Don't trust a clamped fitting on a pressure line--Don't do that---

cutting didn't get it round enough to tap on a sweat coupling?


----------



## oh'mike (Sep 18, 2009)

Is there a Shark Bite type of fitting available for that size tubing?

Where are you? Metric pipe suggests The UK.


----------



## curlybird (Oct 6, 2011)

We are in sunny scotland! OK - to give you more info - we are trying to connect a new bath to existing pipes that are about 40 yrs old. The pipe sticking through the floor is short, and bent from top to bottom. Not straight at all. When we try to attach it to a pushfit fitting (i assume this is what you mean by sharkbite) it just leaks. Have tried to cut it but same thing happens and it's getting shorter and shorter! Under the floor it is connected to a T piece. We now think we will have to get under the floor, cut out the T piece reconnect the whole thing with new pipe. Which is ok except we have never done plumbing before ever!!! So we need to make sure this is a reasonable suggestion before we start chopping things :laughing:
how's the weather in illinois?!


----------



## Durt Ferguson (Apr 14, 2010)

I don't think you would have to cut the tee out. You should be able to heat it up to remove the fitting (assuming is soldered on). Get a new tee (they're cheap and easier than trying to reuse an old one). Make sure that you completely clean the ends of the existing two other pieces that went into the tee. Solder on the new tee and the replacement piece of copper pipe.

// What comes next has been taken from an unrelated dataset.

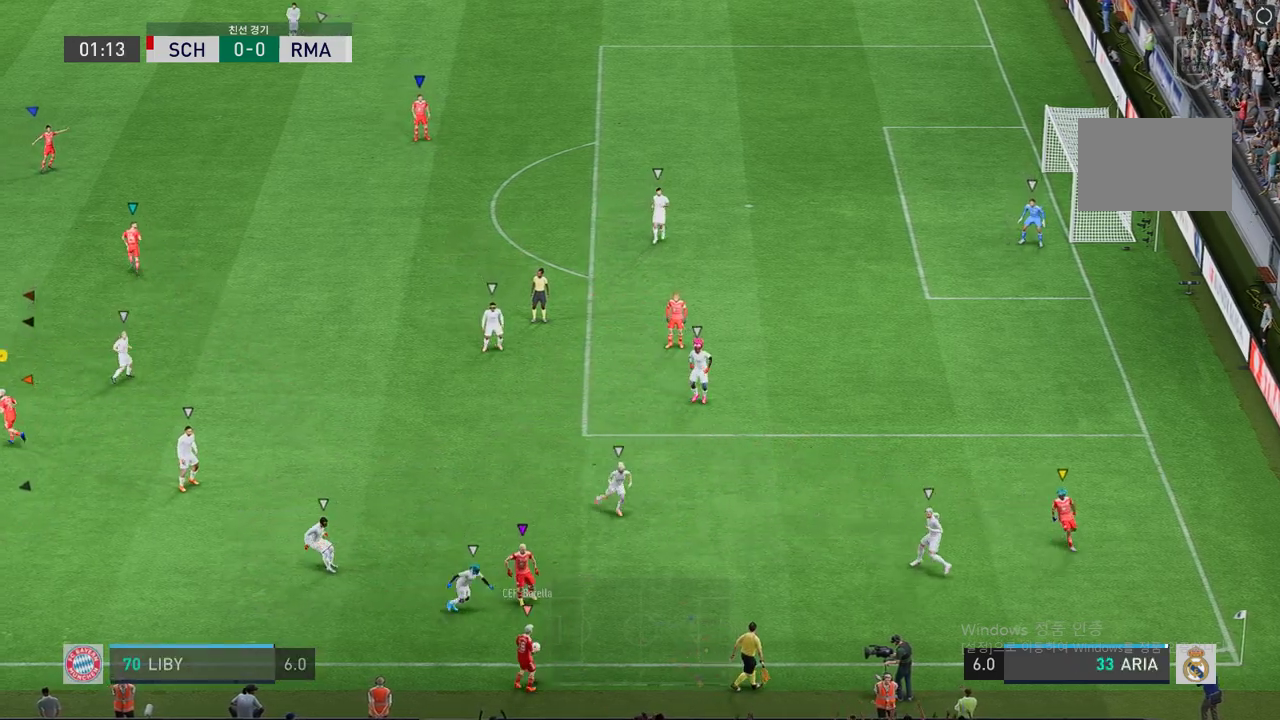
{"buttons": [], "left_stick": "down-right", "right_stick": "center", "events": [[50, "left_stick", "center"], [134, "left_stick", "down-right"]]}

Soldering is not difficult if you spend some time practicing on scrap first. Don't try to learn on your actual plumbing. The key is to prep the pieces well, make sure the entire joint is heated through before applying the solder, and clean up any overflow right away with a damp rag, you can get leak-free, professional looking results. If there is flammable material near where you're soldering (i.e. wood), place a piece of sheet metal behind the joint to keep the fire away from it.


----------



## curlybird (Oct 6, 2011)

thank you - didn't realise you could remove a soldered fitting by heating it up! another question - how do you solder wet pipes?


----------



## oh'mike (Sep 18, 2009)

You need to have the pipes clean--sand paper is the tool---then paste flux--(solder will only flow where there is flux) --then plumbing solder---

The pipes must be dry---any water in the pipes will cool the pipe to much for the solder to flow--

A propane touch will do---when soldering a T--always have all three pipes installed as you will scorch the empty hole if you leave a pipe out.

Always use a tubing cutter ---never a saw---

I seldom torch off an old fitting--I usually cut and install a new section of pipe---Just me---it's faster and you don't have to deal with a dirty end that might be hard to get a new fitting onto.

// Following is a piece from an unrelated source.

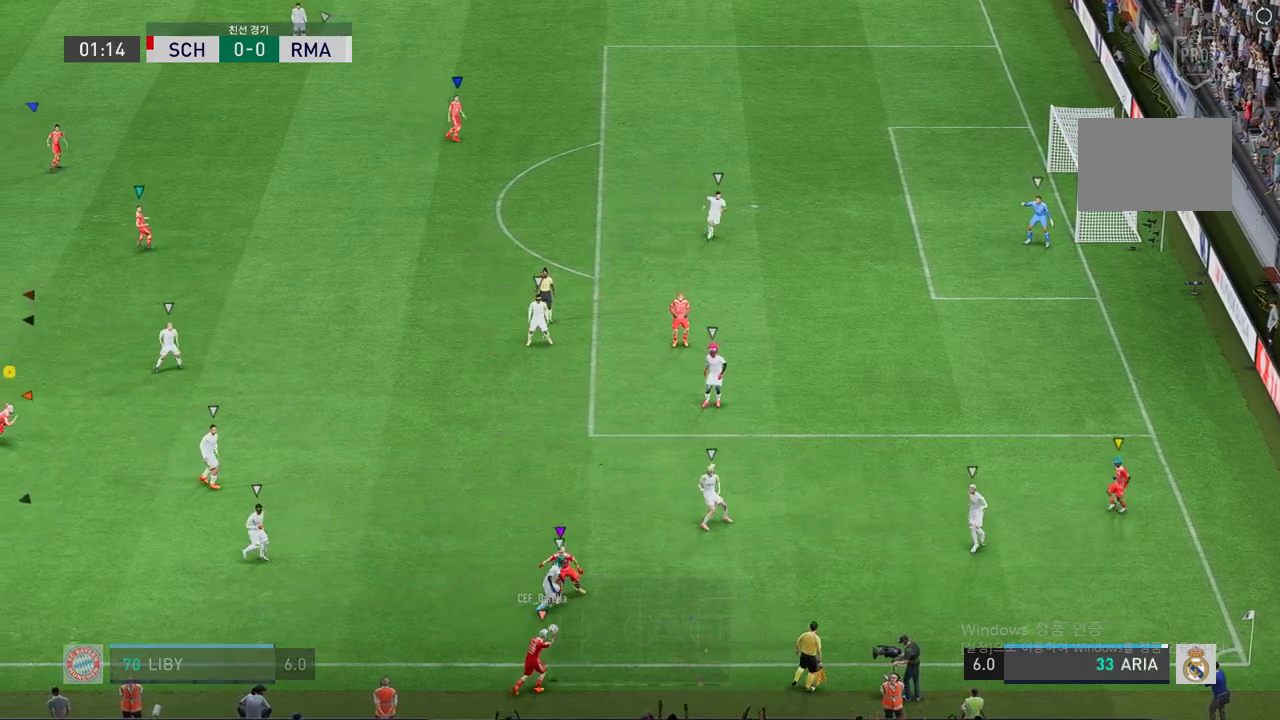
{"buttons": [], "left_stick": "up-right", "right_stick": "center", "events": [[84, "left_stick", "center"], [337, "left_stick", "up-right"]]}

Your 'push on' fittings might be an answer if you are not good with a torch.


----------



## Durt Ferguson (Apr 14, 2010)

curlybird said:


> thank you - didn't realise you could remove a soldered fitting by heating it up! another question - how do you solder wet pipes?


You can remove it that way, you just have to make sure that after you do, you completely clean the pipe ends before attempting to re-solder. They should be so clean they look like shiny new pipe. Anything left on there can compromise the seal from soldering. And if you solder it up and it leaks, you need to re-clean everything. Don't try to re-solder over solder.

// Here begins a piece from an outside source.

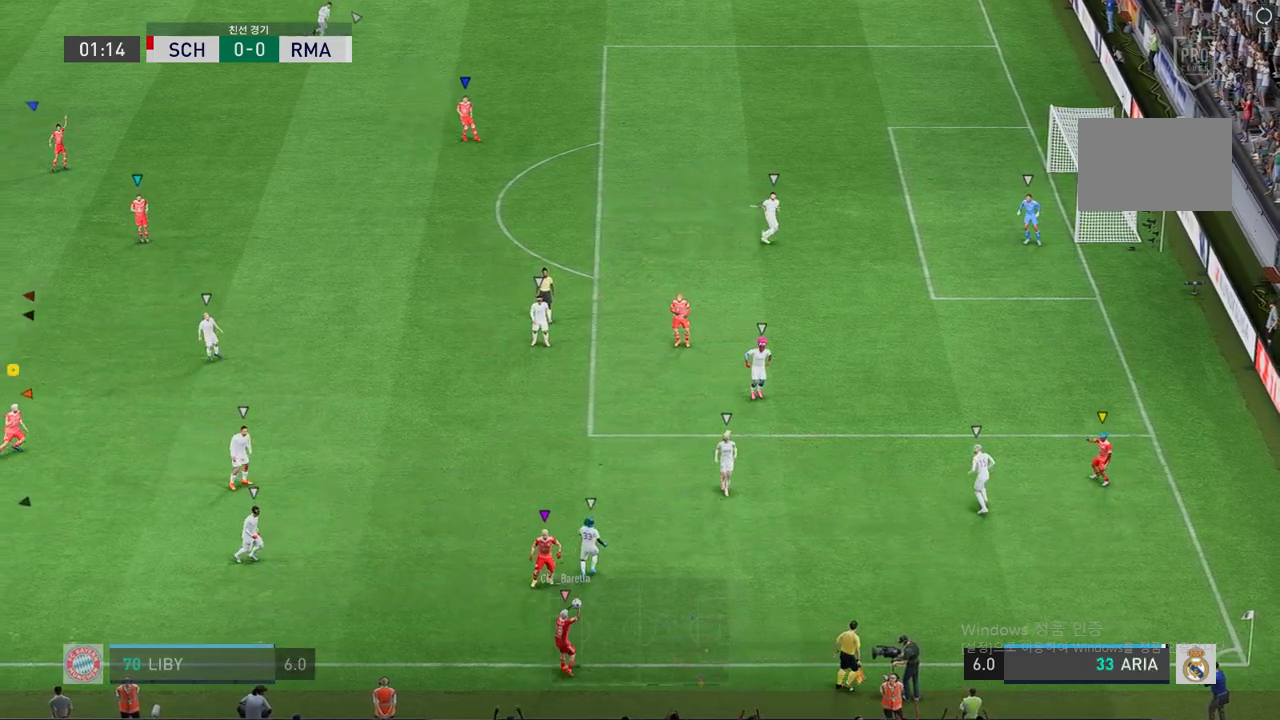
{"buttons": [], "left_stick": "center", "right_stick": "center", "events": [[303, "left_stick", "center"]]}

You can take a piece of white bread (the doughy part, not the crust) and cram it into the pipe. It should give you long enough to solder before it breaks down. Don't forget to shut the water off, obviously.

Good luck!


----------



## curlybird (Oct 6, 2011)

thanks guys, will try and sort it tomorrow - and if we have any problems we'll come and ask you for help again ha ha :thumbsup:


----------



## Durt Ferguson (Apr 14, 2010)

oh'mike said:


> Your 'push on' fittings might be an answer if you are not good with a torch.


+1 on the shark-bite fittings, they might be your savior here! I don't know anything about Scotland, other than I love Scotch, but I think here some municipalities have rules against using them in areas that are going to be unexposed (i.e. behind walls, under floors), might want to check. Or just do it. Your call :thumbup:


----------



## COLDIRON (Mar 15, 2009)

Do you own a flaring block or know someone who does and do you know how to use it??


----------



## rjniles (Feb 5, 2007)

COLDIRON said:


> Do you own a flaring block or know someone who does and do you know how to use it??


You can not flare drawn (hard) copper.


----------



## COLDIRON (Mar 15, 2009)

rjniles said:


> You can not flare drawn (hard) copper.


Thanks, I know quite well what you can do with a flaring block I have been flaring for 40 years.

It is a way of rounding the pipe back into shape if you have the right size tool you can place it over the end of the pipe and straighten it our enough to get a fitting on it. Not Flare it.


----------



## oh'mike (Sep 18, 2009)

COLDIRON said:


> Thanks, I know quite well what you can do with a flaring block I have been flaring for 40 years.
> 
> It is a way of rounding the pipe back into shape if you have the right size tool you can place it over the end of the pipe and straighten it our enough to get a fitting on it. Not Flare it.



Thanks for that---I learned something new!


----------